Under Articles 51 and 52 of Quebec’s Civil Code of Procedure, a court may dismiss a claim that is clearly unfounded. The legal test is whether the claim has no reasonable chance of succeeding. Courts may examine the allegations and all evidence.
The court refused to dismiss the Gatineau franchisee’s claim against the directors. It held that the directors may be liable if they made representations for the purpose of misleading the franchisee or if they developed a scheme to defraud franchisees. The court could not foreclose the possibility that the franchisee would be able to prove this. It also held that the evidence was incomplete, and examination transcript of the franchisee’s principal was not necessarily the full evidence of the franchisee.
The court dismissed Likeli’s claim
As noted earlier, Likeli Inc. was a shareholder of two Cacao 70 franchises in Vancouver, but it was not the corporate franchisee.

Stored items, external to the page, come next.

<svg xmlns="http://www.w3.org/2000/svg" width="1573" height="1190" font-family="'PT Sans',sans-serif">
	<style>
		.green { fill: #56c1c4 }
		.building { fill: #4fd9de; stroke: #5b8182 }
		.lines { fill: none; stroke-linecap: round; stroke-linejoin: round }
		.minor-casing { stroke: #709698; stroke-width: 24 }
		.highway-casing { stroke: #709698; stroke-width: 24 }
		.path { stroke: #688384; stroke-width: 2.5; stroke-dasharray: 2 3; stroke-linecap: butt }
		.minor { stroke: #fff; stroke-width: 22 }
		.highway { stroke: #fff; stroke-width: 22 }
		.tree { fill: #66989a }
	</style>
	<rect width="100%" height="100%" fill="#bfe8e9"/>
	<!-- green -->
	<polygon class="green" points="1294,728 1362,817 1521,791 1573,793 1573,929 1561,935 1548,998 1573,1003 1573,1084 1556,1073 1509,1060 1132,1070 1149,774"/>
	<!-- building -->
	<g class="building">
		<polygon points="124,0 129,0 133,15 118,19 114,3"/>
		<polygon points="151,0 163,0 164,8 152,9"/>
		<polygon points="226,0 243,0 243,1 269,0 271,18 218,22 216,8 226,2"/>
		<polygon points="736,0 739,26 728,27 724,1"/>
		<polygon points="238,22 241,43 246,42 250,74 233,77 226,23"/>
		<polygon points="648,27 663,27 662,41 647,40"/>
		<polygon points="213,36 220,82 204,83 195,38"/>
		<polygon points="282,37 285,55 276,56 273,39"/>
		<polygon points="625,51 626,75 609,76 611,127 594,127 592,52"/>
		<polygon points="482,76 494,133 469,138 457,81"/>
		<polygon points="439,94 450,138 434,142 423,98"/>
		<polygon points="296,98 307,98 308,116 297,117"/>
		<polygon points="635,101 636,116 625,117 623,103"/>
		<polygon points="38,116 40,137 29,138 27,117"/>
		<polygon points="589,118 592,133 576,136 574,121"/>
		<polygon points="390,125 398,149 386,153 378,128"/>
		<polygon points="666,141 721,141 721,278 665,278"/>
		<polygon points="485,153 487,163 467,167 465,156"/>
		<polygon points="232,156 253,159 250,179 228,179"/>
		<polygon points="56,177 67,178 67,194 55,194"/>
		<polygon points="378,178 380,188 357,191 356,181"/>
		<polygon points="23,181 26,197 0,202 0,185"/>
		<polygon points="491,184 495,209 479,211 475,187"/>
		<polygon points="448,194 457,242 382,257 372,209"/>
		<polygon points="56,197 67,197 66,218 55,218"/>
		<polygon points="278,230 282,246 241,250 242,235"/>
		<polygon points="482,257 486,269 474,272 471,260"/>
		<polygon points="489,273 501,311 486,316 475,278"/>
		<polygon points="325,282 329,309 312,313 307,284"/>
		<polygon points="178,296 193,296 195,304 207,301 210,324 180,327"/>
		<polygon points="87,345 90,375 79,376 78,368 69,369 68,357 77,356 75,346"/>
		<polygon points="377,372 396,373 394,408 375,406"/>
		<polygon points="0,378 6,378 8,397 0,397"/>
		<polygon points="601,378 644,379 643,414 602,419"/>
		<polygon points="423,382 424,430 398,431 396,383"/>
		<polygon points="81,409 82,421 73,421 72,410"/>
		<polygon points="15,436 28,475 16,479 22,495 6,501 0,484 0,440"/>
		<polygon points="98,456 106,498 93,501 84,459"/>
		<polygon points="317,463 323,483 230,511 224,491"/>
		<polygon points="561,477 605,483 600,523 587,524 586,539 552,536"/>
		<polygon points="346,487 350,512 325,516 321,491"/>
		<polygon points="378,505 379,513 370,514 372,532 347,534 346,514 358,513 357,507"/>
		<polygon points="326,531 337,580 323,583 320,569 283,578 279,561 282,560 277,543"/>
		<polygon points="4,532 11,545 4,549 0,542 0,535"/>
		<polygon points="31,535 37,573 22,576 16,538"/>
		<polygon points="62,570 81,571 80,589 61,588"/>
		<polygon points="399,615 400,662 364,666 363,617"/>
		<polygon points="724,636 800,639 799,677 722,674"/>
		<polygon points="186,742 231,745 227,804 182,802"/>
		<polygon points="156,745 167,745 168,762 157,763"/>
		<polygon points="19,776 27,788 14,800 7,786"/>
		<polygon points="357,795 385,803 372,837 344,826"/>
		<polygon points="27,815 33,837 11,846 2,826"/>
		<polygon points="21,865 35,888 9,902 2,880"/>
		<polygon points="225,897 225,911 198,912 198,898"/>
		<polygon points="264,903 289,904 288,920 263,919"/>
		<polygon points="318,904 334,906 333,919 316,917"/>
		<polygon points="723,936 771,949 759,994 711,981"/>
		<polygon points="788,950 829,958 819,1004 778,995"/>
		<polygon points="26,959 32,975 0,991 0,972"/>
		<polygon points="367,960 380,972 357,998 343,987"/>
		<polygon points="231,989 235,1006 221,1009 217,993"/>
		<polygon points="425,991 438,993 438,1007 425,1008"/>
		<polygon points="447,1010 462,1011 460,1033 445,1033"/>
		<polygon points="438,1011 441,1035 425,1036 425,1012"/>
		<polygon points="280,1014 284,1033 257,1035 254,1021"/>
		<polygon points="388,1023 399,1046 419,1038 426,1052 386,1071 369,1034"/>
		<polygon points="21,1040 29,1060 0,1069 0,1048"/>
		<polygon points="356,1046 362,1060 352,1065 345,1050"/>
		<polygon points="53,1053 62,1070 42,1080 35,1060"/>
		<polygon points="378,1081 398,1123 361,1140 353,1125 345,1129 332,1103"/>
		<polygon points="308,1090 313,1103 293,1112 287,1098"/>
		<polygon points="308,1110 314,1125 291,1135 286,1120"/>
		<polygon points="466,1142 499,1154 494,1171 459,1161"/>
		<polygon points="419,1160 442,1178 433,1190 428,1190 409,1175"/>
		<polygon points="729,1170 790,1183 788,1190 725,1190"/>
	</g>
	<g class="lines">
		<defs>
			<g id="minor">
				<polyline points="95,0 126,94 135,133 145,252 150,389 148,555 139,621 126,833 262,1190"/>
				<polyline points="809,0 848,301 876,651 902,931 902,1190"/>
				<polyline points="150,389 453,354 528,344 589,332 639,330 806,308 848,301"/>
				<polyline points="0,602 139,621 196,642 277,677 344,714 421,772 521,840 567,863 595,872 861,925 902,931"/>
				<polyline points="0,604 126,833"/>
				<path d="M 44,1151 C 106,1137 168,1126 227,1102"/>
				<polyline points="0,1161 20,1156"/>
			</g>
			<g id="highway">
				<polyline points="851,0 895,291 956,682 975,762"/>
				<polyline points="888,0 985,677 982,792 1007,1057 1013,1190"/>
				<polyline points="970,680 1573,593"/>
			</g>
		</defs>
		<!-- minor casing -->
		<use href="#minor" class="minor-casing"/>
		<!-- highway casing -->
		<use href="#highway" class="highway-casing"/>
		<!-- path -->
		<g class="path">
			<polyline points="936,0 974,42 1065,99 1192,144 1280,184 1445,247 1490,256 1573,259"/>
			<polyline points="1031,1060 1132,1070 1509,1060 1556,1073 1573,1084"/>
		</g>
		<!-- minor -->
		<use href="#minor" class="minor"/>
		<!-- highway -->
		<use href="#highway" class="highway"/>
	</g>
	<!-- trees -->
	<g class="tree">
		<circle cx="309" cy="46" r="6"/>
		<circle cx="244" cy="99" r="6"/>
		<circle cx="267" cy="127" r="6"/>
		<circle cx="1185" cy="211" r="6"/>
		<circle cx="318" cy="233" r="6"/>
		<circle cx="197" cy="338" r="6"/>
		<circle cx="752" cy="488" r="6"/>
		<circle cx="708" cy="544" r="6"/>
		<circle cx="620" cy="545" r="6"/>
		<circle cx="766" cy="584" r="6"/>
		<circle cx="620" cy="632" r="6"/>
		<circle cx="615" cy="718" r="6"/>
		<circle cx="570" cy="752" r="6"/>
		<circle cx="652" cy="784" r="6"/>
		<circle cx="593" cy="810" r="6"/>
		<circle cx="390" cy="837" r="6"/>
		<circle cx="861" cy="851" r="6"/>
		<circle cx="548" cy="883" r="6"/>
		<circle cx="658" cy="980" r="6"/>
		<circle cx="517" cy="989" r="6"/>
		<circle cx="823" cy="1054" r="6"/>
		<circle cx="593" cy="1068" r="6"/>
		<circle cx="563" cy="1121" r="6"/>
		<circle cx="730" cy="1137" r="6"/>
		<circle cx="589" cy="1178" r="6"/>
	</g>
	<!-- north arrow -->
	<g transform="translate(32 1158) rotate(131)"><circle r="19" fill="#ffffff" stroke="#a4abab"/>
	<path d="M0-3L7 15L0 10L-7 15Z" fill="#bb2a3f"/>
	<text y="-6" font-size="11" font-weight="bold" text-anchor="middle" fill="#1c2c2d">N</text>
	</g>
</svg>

Under Quebec’s Civil Code of Procedure, a person must have sufficient interest to bring an action. A person must have a direct and personal interest. For a shareholder to bring an action, it must show that there was a breach of a distinct obligation to that shareholder, and that it suffered a loss that is distinct from the loss of the corporation.
Likeli based its claim on misrepresentation, mismanagement of the franchise system, failure to provide support, and billing anomalies. The court held that Cacao 70 did not legally owe any of these alleged obligations to Likeli, but, rather, to the corporate franchisees of the Vancouver franchise locations.
Likeli also sued for psychological distress. The court held that this would have been suffered not by Likeli Inc., but its shareholders.
The overarching problem was that the other shareholders of the Vancouver franchisees had refused to authorize an action. Instead, they sold their shares to Cacao 70. There could be no cause of action arising from this, and Likeli did not bring a derivative action.
Finally, the court held that Likeli’s damages were because of the failure of the business, not any alleged fault of Cacao 70. These damages are indirect and non-compensable.
The court therefore dismissed Likeli’s claim, holding that it was unfounded and appeared to be abusive.